Only the text of the records belongs in the answer, copied exactly, with every picture omitted.

* * *

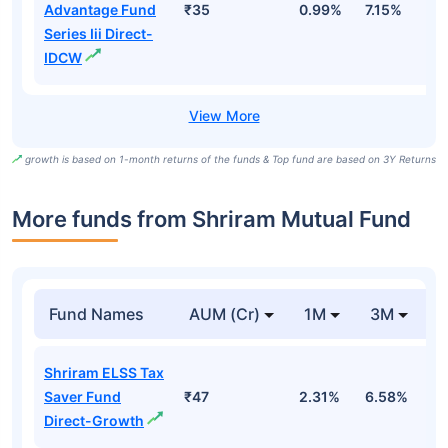
Advantage Fund
₹35
0.99%
7.15%
1
Series Iii Direct-
IDCW
growth is based on 1-month returns of the funds & Top fund are based on 3Y Returns
More funds from Shriram Mutual Fund
Fund Names
AUM (Cr)
1M
3M
Shriram ELSS Tax
Saver Fund
₹47
2.31%
6.58%
1
Direct-Growth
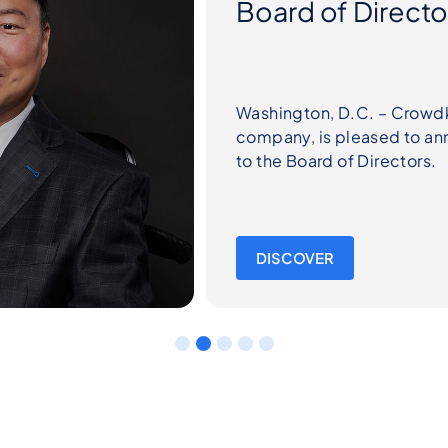
leading IoT SW platform
ppointment of Peter Yi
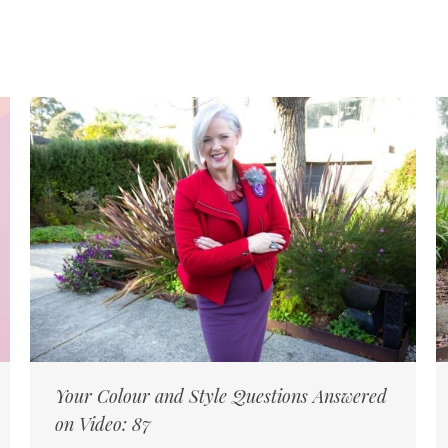
Your Colour and Style Questions Answered
on Video: 87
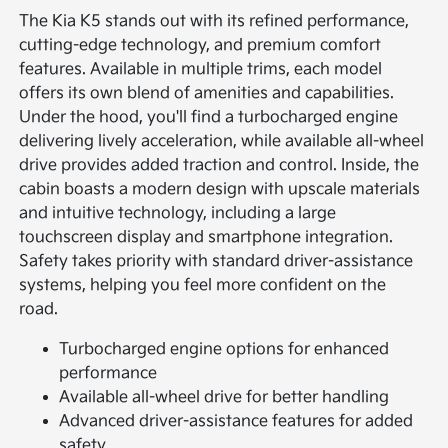
The Kia K5 stands out with its refined performance,
cutting-edge technology, and premium comfort
features. Available in multiple trims, each model
offers its own blend of amenities and capabilities.
Under the hood, you'll find a turbocharged engine
delivering lively acceleration, while available all-wheel
drive provides added traction and control. Inside, the
cabin boasts a modern design with upscale materials
and intuitive technology, including a large
touchscreen display and smartphone integration.
Safety takes priority with standard driver-assistance
systems, helping you feel more confident on the
road.
Turbocharged engine options for enhanced
performance
Available all-wheel drive for better handling
Advanced driver-assistance features for added
safety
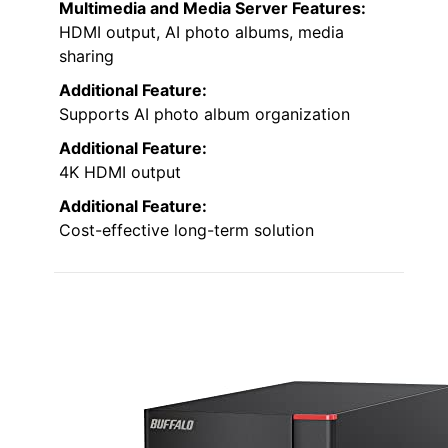
Multimedia and Media Server Features:
HDMI output, AI photo albums, media
sharing
Additional Feature:
Supports AI photo album organization
Additional Feature:
4K HDMI output
Additional Feature:
Cost-effective long-term solution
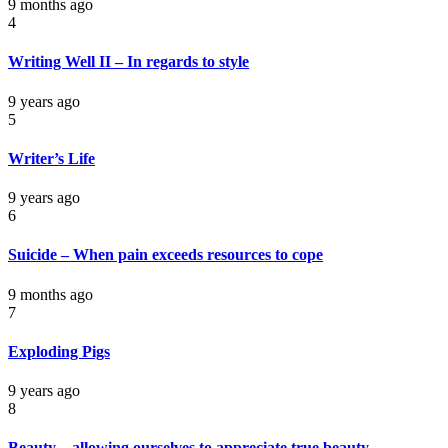
9 months ago
4
Writing Well II – In regards to style
9 years ago
5
Writer’s Life
9 years ago
6
Suicide – When pain exceeds resources to cope
9 months ago
7
Exploding Pigs
9 years ago
8
Beauty – allowing ourselves to appreciate true beauty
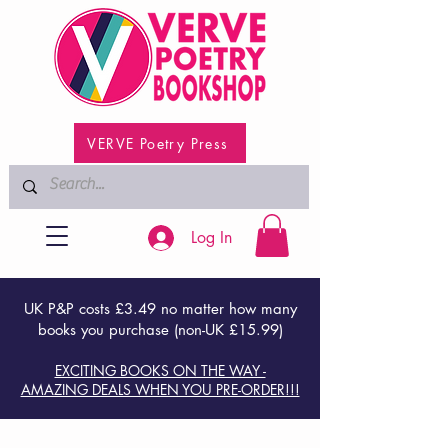
VERVE Poetry Press
Log In
UK P&P costs £3.49 no matter how many
books you purchase (non-UK £15.99)
EXCITING BOOKS ON THE WAY -
AMAZING DEALS WHEN YOU PRE-ORDER!!!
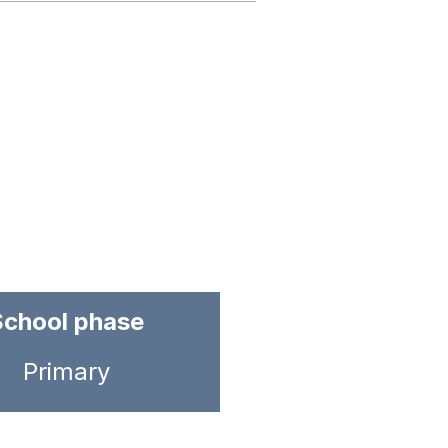
School phase
Primary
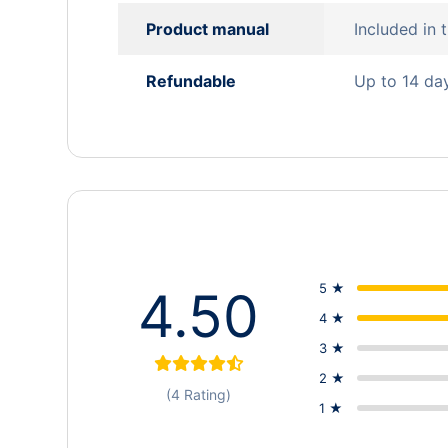
Product manual
Included in
Refundable
Up to 14 da
5 ★
4.50
4 ★
3 ★
2 ★
(4 Rating)
1 ★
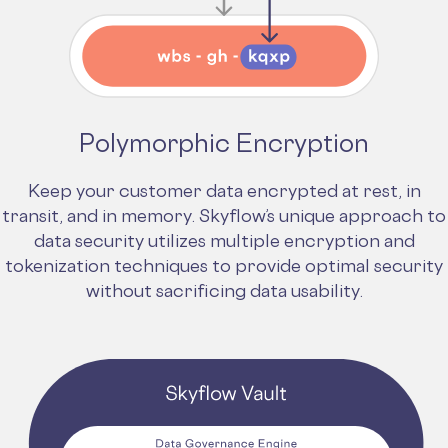
Polymorphic Encryption
Keep your customer data encrypted at rest, in
transit, and in memory. Skyflow’s unique approach to
data security utilizes multiple encryption and
tokenization techniques to provide optimal security
without sacrificing data usability.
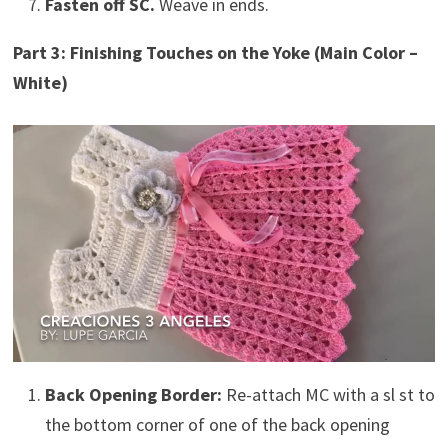
Fasten off SC.
Weave in ends.
Part 3: Finishing Touches on the Yoke (Main Color –
White)
Back Opening Border:
Re-attach MC with a sl st to
the bottom corner of one of the back opening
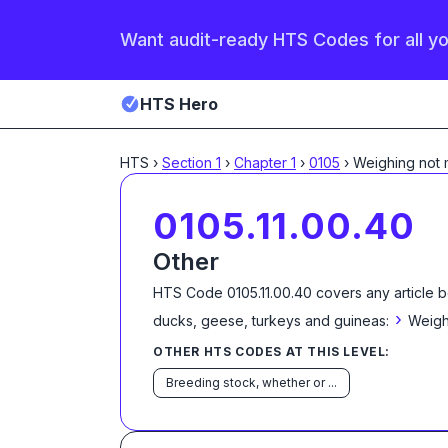
Want audit-ready HTS Codes for all y
HTS Hero
HTS
›
Section
1
›
Chapter
1
›
0105
›
Weighing not
0105.11.00.40
Other
HTS Code
0105.11.00.40
covers any article b
›
ducks, geese, turkeys and guineas:
Weigh
OTHER HTS CODES AT THIS LEVEL:
Breeding stock, whether or ...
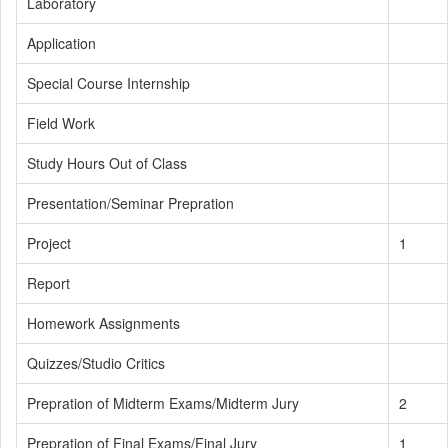
Laboratory
Application
Special Course Internship
Field Work
Study Hours Out of Class
Presentation/Seminar Prepration
Project
1
Report
Homework Assignments
Quizzes/Studio Critics
Prepration of Midterm Exams/Midterm Jury
2
Prepration of Final Exams/Final Jury
1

* * *

### PROBLEM SOLUTION
Advantage Fund
₹35
0.99%
7.15%
1
Series Iii Direct-
IDCW
growth is based on 1-month returns of the funds & Top fund are based on 3Y Returns
More funds from Shriram Mutual Fund
Fund Names
AUM (Cr)
1M
3M
Shriram ELSS Tax
Saver Fund
₹47
2.31%
6.58%
1
Direct-Growth
leading IoT SW platform
ppointment of Peter Yi
Your Colour and Style Questions Answered
on Video: 87
The Kia K5 stands out with its refined performance,
cutting-edge technology, and premium comfort
features. Available in multiple trims, each model
offers its own blend of amenities and capabilities.
Under the hood, you'll find a turbocharged engine
delivering lively acceleration, while available all-wheel
drive provides added traction and control. Inside, the
cabin boasts a modern design with upscale materials
and intuitive technology, including a large
touchscreen display and smartphone integration.
Safety takes priority with standard driver-assistance
systems, helping you feel more confident on the
road.
Turbocharged engine options for enhanced
performance
Available all-wheel drive for better handling
Advanced driver-assistance features for added
safety
Multimedia and Media Server Features:
HDMI output, AI photo albums, media
sharing
Additional Feature:
Supports AI photo album organization
Additional Feature:
4K HDMI output
Additional Feature:
Cost-effective long-term solution
9 months ago
4
Writing Well II – In regards to style
9 years ago
5
Writer’s Life
9 years ago
6
Suicide – When pain exceeds resources to cope
9 months ago
7
Exploding Pigs
9 years ago
8
Beauty – allowing ourselves to appreciate true beauty
VERVE Poetry Press
Log In
UK P&P costs £3.49 no matter how many
books you purchase (non-UK £15.99)
EXCITING BOOKS ON THE WAY -
AMAZING DEALS WHEN YOU PRE-ORDER!!!
School phase
Primary
Product manual
Included in
Refundable
Up to 14 da
5 ★
4.50
4 ★
3 ★
2 ★
(4 Rating)
1 ★
Polymorphic Encryption
Keep your customer data encrypted at rest, in
transit, and in memory. Skyflow’s unique approach to
data security utilizes multiple encryption and
tokenization techniques to provide optimal security
without sacrificing data usability.
Fasten off SC.
Weave in ends.
Part 3: Finishing Touches on the Yoke (Main Color –
White)
Back Opening Border:
Re-attach MC with a sl st to
the bottom corner of one of the back opening
Want audit-ready HTS Codes for all y
HTS Hero
HTS
›
Section
1
›
Chapter
1
›
0105
›
Weighing not
0105.11.00.40
Other
HTS Code
0105.11.00.40
covers any article b
›
ducks, geese, turkeys and guineas:
Weigh
OTHER HTS CODES AT THIS LEVEL:
Breeding stock, whether or ...
Laboratory
Application
Special Course Internship
Field Work
Study Hours Out of Class
Presentation/Seminar Prepration
Project
1
Report
Homework Assignments
Quizzes/Studio Critics
Prepration of Midterm Exams/Midterm Jury
2
Prepration of Final Exams/Final Jury
1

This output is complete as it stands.